Prinsip ridha berlaku pada setiap transaksi dalam asuransi syariah. Nasabah ridha supaya uangnya
dikelola oleh perusahaan dan disalurkan kepada nasabah lain yang terkena musibah.
7. Larangan riba
Konsep syariah melarang adanya riba, sehingga dana yang dikelola oleh perusahaan tidak bisa
diinvestasikan pada bisnis yang tidak sesuai dengan prinsip syariah.
8. Larangan maisir atau berjudi

10
Unsur judi adalah di mana salah satu pihak untuk dan yang lain rugi. Hal ini bisa kita lihat pada
kerja sama polis konvensional di mana pembatalan polis akan membuat premi yang sudah
dibayarkan hangus. Berbeda dengan asuransi syariah yang jika nasabah membatalkan polis, uang
iuran tetap bisa kembali.
9. Larangan gharar atau ketidakpastian
Ghahar maksudnya mengandung ketidakpastian dalam perjanjian.

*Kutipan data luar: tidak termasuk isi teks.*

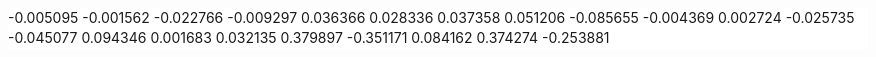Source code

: <td style="text-align:right;">
-0.005095
</td>
<td style="text-align:right;">
-0.001562
</td>
<td style="text-align:right;">
-0.022766
</td>
<td style="text-align:right;">
-0.009297
</td>
<td style="text-align:right;">
0.036366
</td>
<td style="text-align:right;">
0.028336
</td>
<td style="text-align:right;">
0.037358
</td>
<td style="text-align:right;">
0.051206
</td>
<td style="text-align:right;">
-0.085655
</td>
<td style="text-align:right;">
-0.004369
</td>
<td style="text-align:right;">
0.002724
</td>
<td style="text-align:right;">
-0.025735
</td>
<td style="text-align:right;">
-0.045077
</td>
<td style="text-align:right;">
0.094346
</td>
<td style="text-align:right;">
0.001683
</td>
<td style="text-align:right;">
0.032135
</td>
<td style="text-align:right;">
0.379897
</td>
<td style="text-align:right;">
-0.351171
</td>
<td style="text-align:right;">
0.084162
</td>
<td style="text-align:right;">
0.374274
</td>
<td style="text-align:right;">
-0.253881
</td>
<td style="text-align:right;">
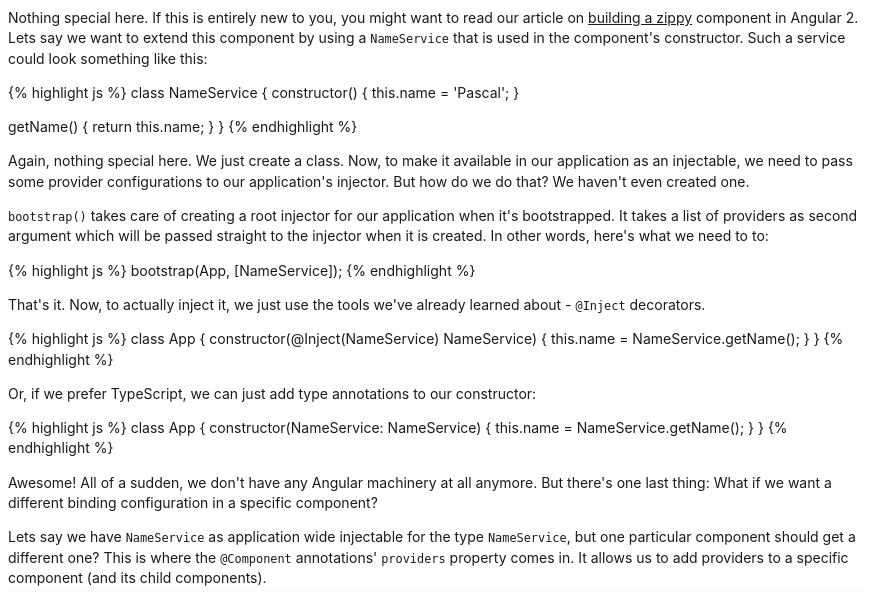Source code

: Nothing special here. If this is entirely new to you, you might want to read our article on [building a zippy](http://blog.thoughtram.io/angular/2015/03/27/building-a-zippy-component-in-angular-2.html) component in Angular 2. Lets say we want to extend this component by using a `NameService` that is used in the component's constructor. Such a service could look something like this:

{% highlight js %}
class NameService {
  constructor() {
    this.name = 'Pascal';
  }

  getName() {
    return this.name;
  }
}
{% endhighlight %}

Again, nothing special here. We just create a class. Now, to make it available in our application as an injectable, we need to pass some provider configurations to our application's injector. But how do we do that? We haven't even created one.

`bootstrap()` takes care of creating a root injector for our application when it's bootstrapped. It takes a list of providers as second argument which will be passed straight to the injector when it is created. In other words, here's what we need to to:

{% highlight js %}
bootstrap(App, [NameService]);
{% endhighlight %}

That's it. Now, to actually inject it, we just use the tools we've already learned about - `@Inject` decorators.

{% highlight js %}
class App {
  constructor(@Inject(NameService) NameService) {
    this.name = NameService.getName();
  }
}
{% endhighlight %}

Or, if we prefer TypeScript, we can just add type annotations to our constructor:

{% highlight js %}
class App {
  constructor(NameService: NameService) {
    this.name = NameService.getName();
  }
}
{% endhighlight %}

Awesome! All of a sudden, we don't have any Angular machinery at all anymore. But there's one last thing: What if we want a different binding configuration in a specific component?

Lets say we have `NameService` as application wide injectable for the type `NameService`, but one particular component should get a different one? This is where the `@Component` annotations' `providers` property comes in. It allows us to add providers to a specific component (and its child components).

Sementara itu, asuransi syariah
menerapkan kontrak yang sejelas-jelasnya dalam polis mengenai cara kerjanya.
10. Larangan risywah atau suap
Baik nasabah maupun perusahaan harus menjauhi kegiatan suap menyuap karena melanggar
aturan syariah.

11
BAB III PENUTUP
3.1 Kesimpulan
Berikut ini kami uraikan hasil kesimpulan makalah ini, yaitu:
Perkembangan Asuransi Syariah di Indonesia umumnya sangat signifikan dari tahun ke tahun.
Namun tetap saja bisa melawan besarnya perkembangan asuransi konvensional untuk beberapa
tahun ke depan. Walaupun demikian, besarnya persentase perkembangan asuransi syariah
ketimbang asuransi konvensional memberikan angin segar bagi para pengguna investasi asuransi
agar berpindah menggunakan asuransi syariah.

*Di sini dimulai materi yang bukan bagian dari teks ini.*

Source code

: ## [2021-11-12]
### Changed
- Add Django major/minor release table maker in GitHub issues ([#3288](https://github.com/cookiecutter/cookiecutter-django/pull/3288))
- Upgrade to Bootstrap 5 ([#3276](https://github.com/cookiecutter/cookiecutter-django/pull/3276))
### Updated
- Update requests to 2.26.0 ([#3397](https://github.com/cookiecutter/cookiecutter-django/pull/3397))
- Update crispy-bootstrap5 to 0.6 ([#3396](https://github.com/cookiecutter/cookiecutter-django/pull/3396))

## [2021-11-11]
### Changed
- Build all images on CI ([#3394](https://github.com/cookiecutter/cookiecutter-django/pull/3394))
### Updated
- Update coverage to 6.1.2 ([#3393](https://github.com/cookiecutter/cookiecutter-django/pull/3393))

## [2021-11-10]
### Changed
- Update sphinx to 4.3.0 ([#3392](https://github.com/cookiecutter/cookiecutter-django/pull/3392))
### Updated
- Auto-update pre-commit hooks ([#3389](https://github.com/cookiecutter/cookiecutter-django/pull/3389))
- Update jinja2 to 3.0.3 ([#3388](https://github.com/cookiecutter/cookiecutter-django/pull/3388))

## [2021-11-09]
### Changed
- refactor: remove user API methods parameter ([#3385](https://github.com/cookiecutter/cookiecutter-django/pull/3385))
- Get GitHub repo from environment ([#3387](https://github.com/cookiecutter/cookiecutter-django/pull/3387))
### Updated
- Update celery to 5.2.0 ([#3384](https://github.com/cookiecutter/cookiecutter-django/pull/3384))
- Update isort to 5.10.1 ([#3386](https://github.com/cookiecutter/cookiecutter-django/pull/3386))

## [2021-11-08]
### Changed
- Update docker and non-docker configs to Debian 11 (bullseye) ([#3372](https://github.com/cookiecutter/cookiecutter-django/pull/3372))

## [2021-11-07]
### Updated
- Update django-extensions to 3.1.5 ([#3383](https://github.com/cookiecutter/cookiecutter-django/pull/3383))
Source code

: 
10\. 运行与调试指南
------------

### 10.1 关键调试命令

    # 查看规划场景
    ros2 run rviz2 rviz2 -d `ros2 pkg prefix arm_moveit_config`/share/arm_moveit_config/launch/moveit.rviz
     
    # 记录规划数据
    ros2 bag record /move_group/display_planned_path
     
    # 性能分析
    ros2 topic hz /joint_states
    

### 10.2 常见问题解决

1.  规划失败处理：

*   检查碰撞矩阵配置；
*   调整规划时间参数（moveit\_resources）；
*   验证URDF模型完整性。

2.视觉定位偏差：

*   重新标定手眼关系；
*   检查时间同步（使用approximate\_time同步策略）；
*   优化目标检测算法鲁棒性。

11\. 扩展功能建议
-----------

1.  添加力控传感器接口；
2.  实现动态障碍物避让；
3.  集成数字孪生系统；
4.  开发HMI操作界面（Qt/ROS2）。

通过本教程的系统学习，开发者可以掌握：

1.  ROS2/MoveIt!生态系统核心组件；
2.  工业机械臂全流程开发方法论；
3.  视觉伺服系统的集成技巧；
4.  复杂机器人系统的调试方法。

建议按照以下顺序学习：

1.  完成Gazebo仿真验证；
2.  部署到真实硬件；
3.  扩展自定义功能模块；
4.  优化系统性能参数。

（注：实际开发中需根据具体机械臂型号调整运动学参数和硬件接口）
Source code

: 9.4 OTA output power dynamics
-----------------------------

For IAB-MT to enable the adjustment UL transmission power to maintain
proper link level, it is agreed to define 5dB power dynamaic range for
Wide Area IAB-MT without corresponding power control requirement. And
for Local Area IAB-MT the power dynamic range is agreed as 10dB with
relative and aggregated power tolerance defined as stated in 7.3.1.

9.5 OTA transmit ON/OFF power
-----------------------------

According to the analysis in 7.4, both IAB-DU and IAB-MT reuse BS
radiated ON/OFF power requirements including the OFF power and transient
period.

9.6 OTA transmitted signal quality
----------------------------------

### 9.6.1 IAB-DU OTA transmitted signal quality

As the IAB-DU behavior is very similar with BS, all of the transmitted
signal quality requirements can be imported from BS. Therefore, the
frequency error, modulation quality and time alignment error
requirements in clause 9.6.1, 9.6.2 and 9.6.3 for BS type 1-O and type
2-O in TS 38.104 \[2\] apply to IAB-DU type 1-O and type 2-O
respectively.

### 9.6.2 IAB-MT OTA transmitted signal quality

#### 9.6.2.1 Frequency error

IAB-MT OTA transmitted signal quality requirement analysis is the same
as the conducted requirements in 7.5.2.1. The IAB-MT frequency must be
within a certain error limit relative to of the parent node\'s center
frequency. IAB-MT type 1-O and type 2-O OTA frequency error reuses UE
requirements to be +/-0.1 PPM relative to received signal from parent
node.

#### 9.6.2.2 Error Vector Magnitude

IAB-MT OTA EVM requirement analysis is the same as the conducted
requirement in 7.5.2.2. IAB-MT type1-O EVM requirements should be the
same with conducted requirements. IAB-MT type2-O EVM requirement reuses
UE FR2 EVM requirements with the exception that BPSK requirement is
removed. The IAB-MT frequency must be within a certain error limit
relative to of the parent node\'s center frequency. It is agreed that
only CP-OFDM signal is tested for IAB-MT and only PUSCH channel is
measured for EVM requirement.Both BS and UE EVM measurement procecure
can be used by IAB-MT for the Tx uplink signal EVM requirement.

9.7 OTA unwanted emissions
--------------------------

Di samping tidak adanya unsur-unsur yang tidak diperbolehkan oleh syariat islam, asuransi
syariah lebih jelas dalam setiap transaksi yang dilaksanakan. Baik masalah premi dan besarnya
jumlah biaya yang di klaim oleh nasabah. Hal tersebut membuat para pemilik modal tertarik untuk
mengembangkan asuransi syariah.
Bahwa Asuransi syariah merupakan usaha tolong menolong dan saling melindungi antar sesama
umat manusia dengan cara menghibahkan sejumlah dana ke dalam bentuk rekening dana tabarru
atau dana kebajikan untuk tolong menolong, yang dapat dimanfaatkan atau diberikan jika salah
satu dari kumpulan umat manusia tadi mengalami suatu risiko tertentu dalam kehidupan ini
seperti kecelakaan, sakit, cacat atau meninggal dunia. Perjanjian antar kumpulan umat manusia
tadi di ikat dalam suatu akad yang sesuai dengan prinsip syariah.

3.2 Saran
Apabila ada kekurangan dan kesalahan, kami selaku penulis meminta maaf yang sebesar-
besarnya. Dimohon kepada pembaca untuk bisa mengoreksi makalah ini dan memberikan kritik
yang membangun agar kami bisa lebih teliti lagi dalam pembuatan makalah.